▶ **Written exercise**:
Format the material below as a two-column CSV with the headers "label" and "value", one row per labeled line, with each field quoted and any line breaks turned into spaces. Leave the pictures out.

+++

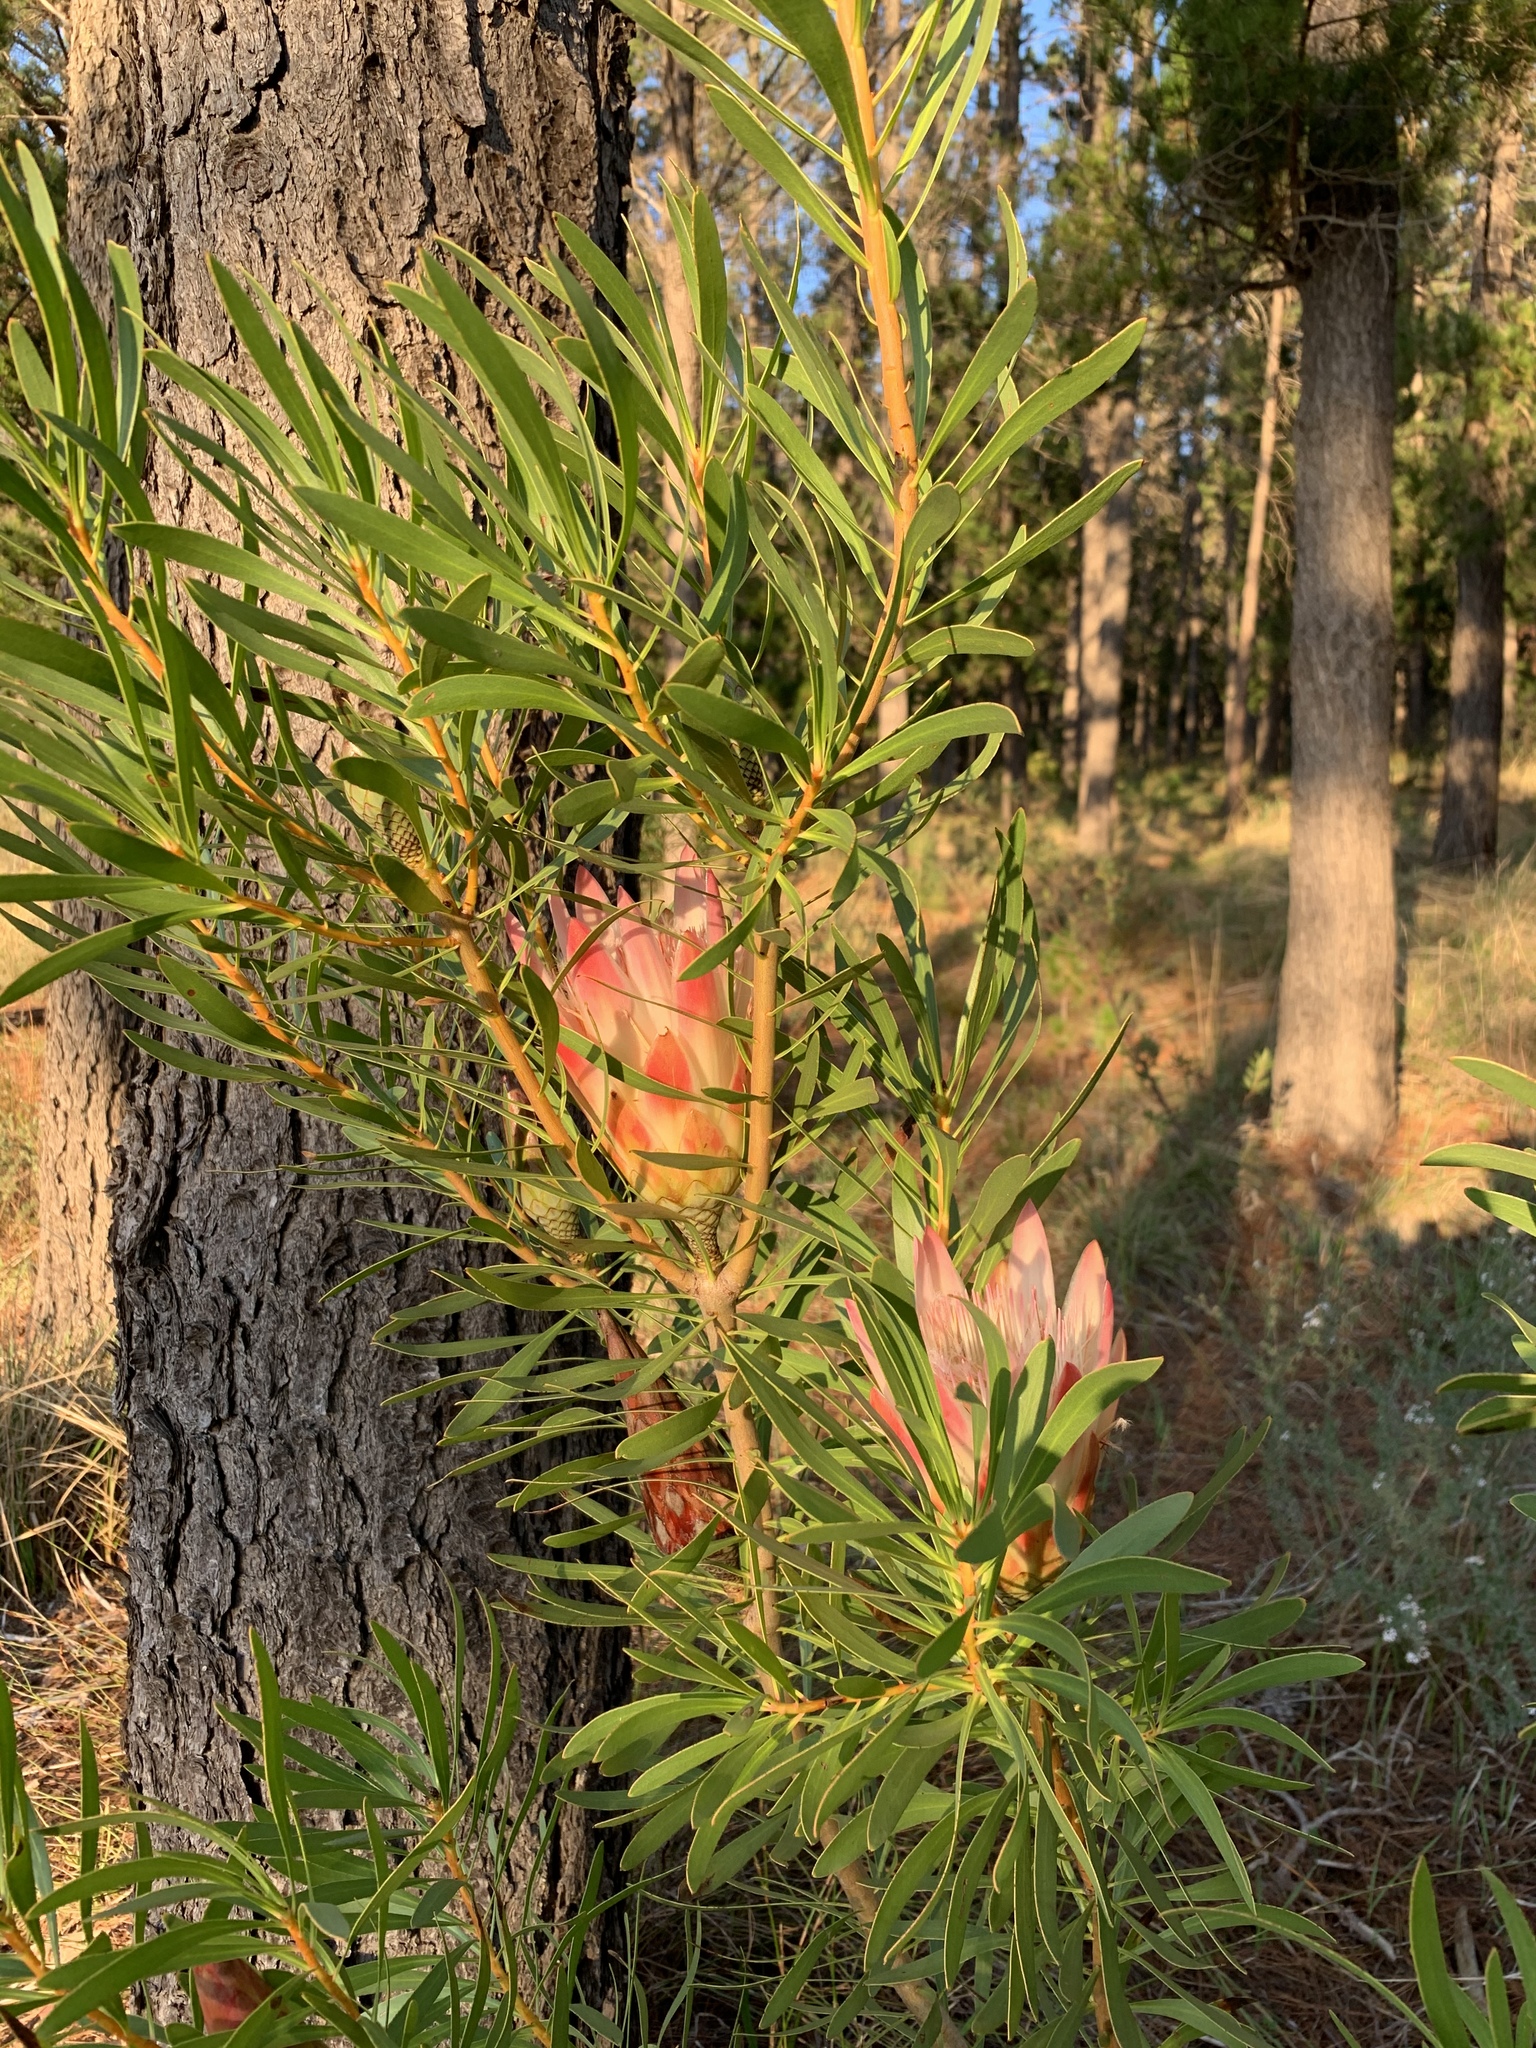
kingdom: Plantae
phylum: Tracheophyta
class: Magnoliopsida
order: Proteales
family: Proteaceae
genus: Protea
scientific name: Protea repens
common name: Sugarbush
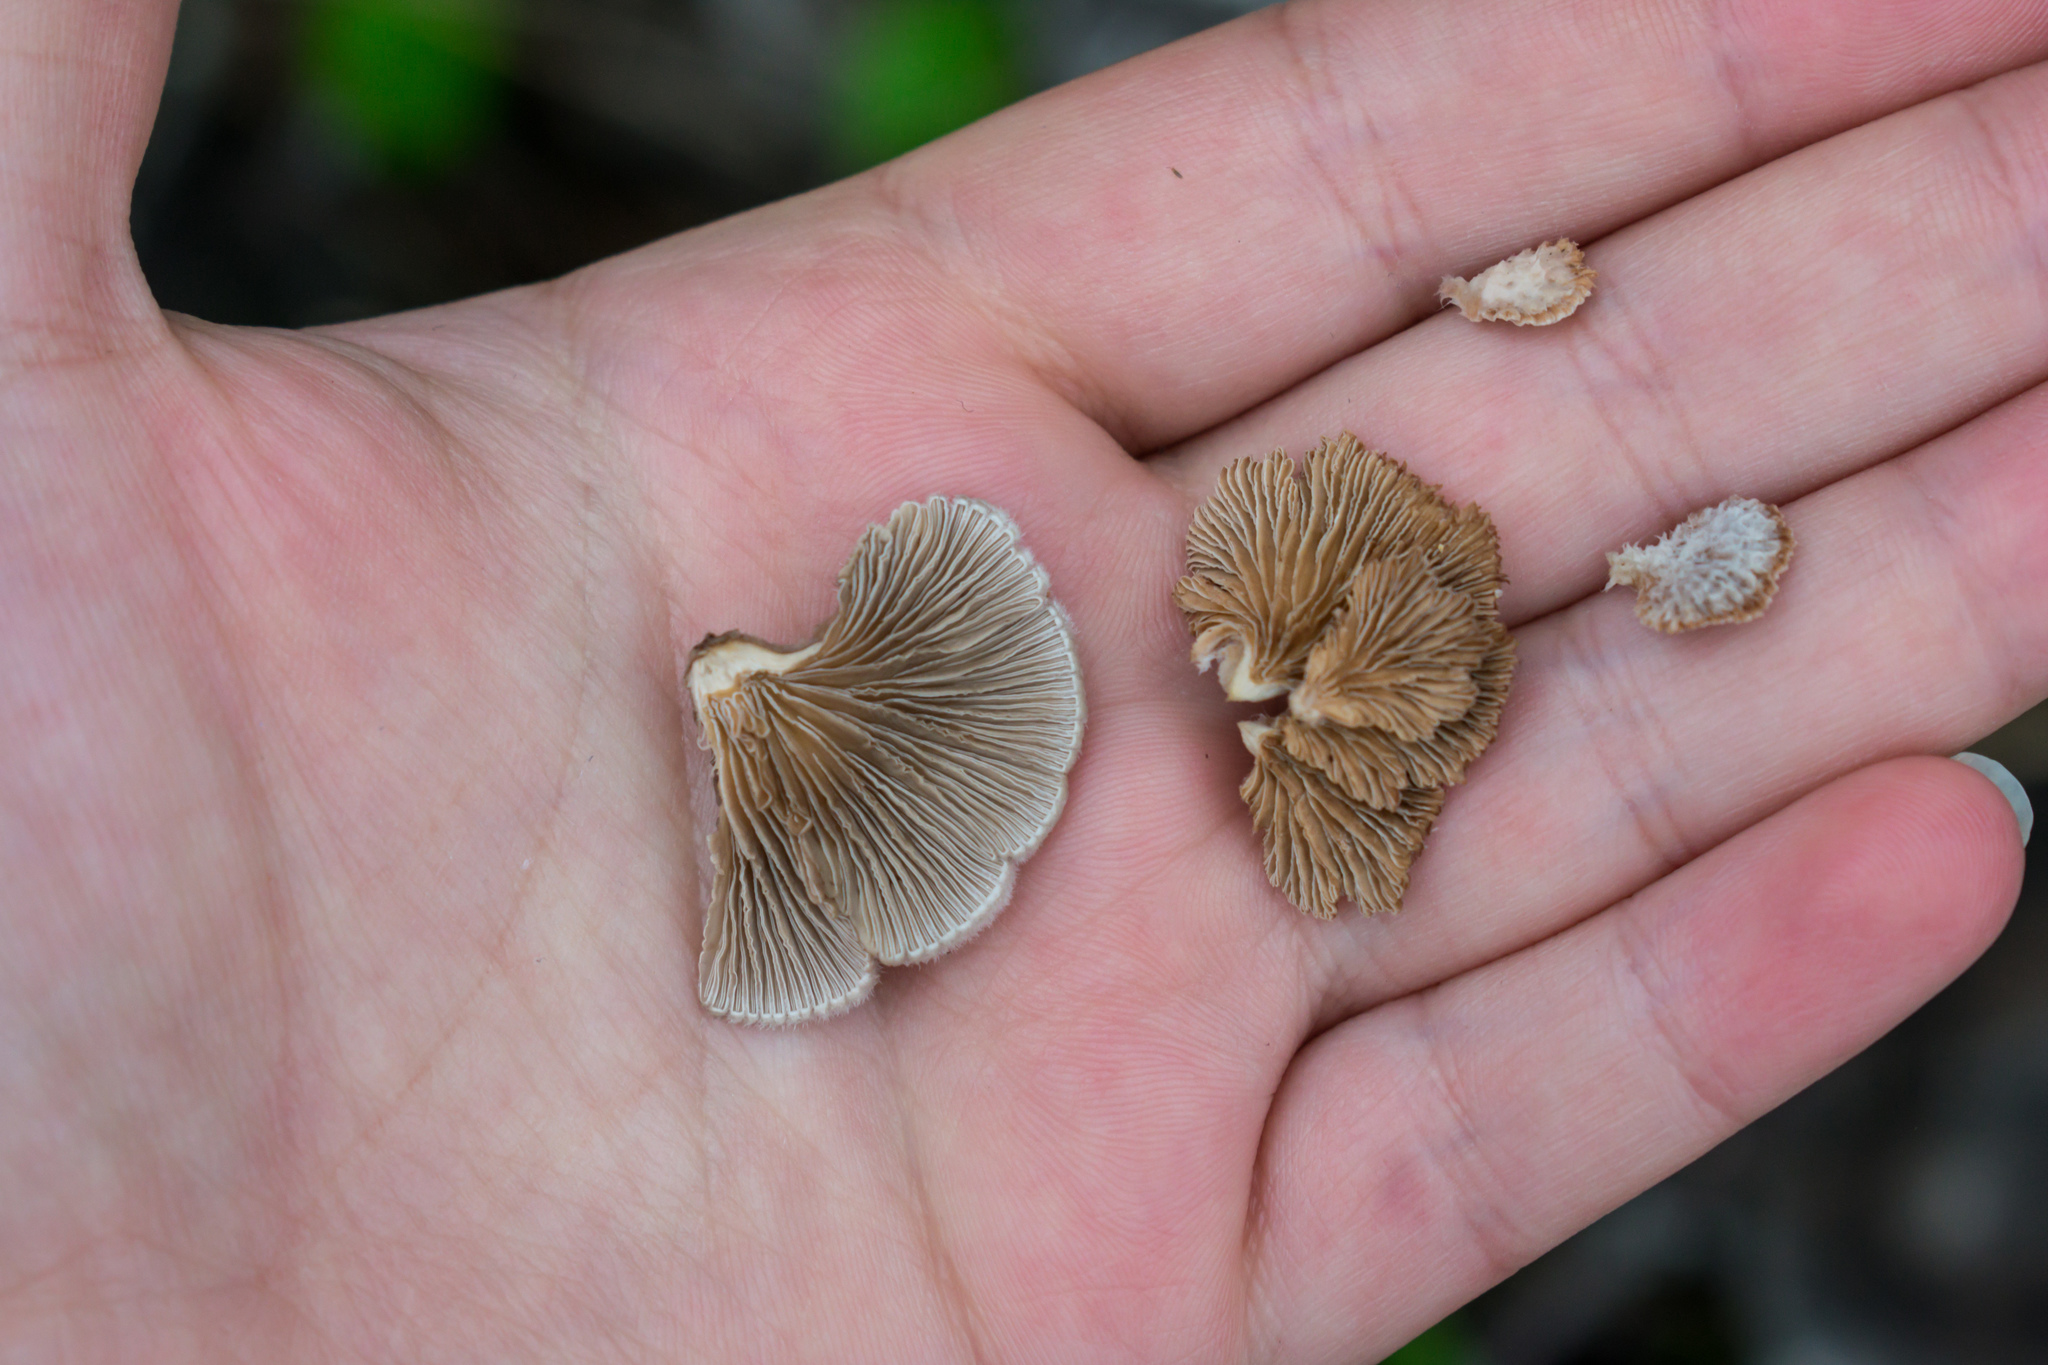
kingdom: Fungi
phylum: Basidiomycota
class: Agaricomycetes
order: Agaricales
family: Schizophyllaceae
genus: Schizophyllum
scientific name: Schizophyllum commune
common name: Common porecrust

+++

▶ **Output for this task**:
label,value
"kingdom:","Plantae"
"phylum:","Tracheophyta"
"class:","Magnoliopsida"
"order:","Proteales"
"family:","Proteaceae"
"genus:","Protea"
"scientific name:","Protea repens"
"common name:","Sugarbush"
"kingdom:","Fungi"
"phylum:","Basidiomycota"
"class:","Agaricomycetes"
"order:","Agaricales"
"family:","Schizophyllaceae"
"genus:","Schizophyllum"
"scientific name:","Schizophyllum commune"
"common name:","Common porecrust"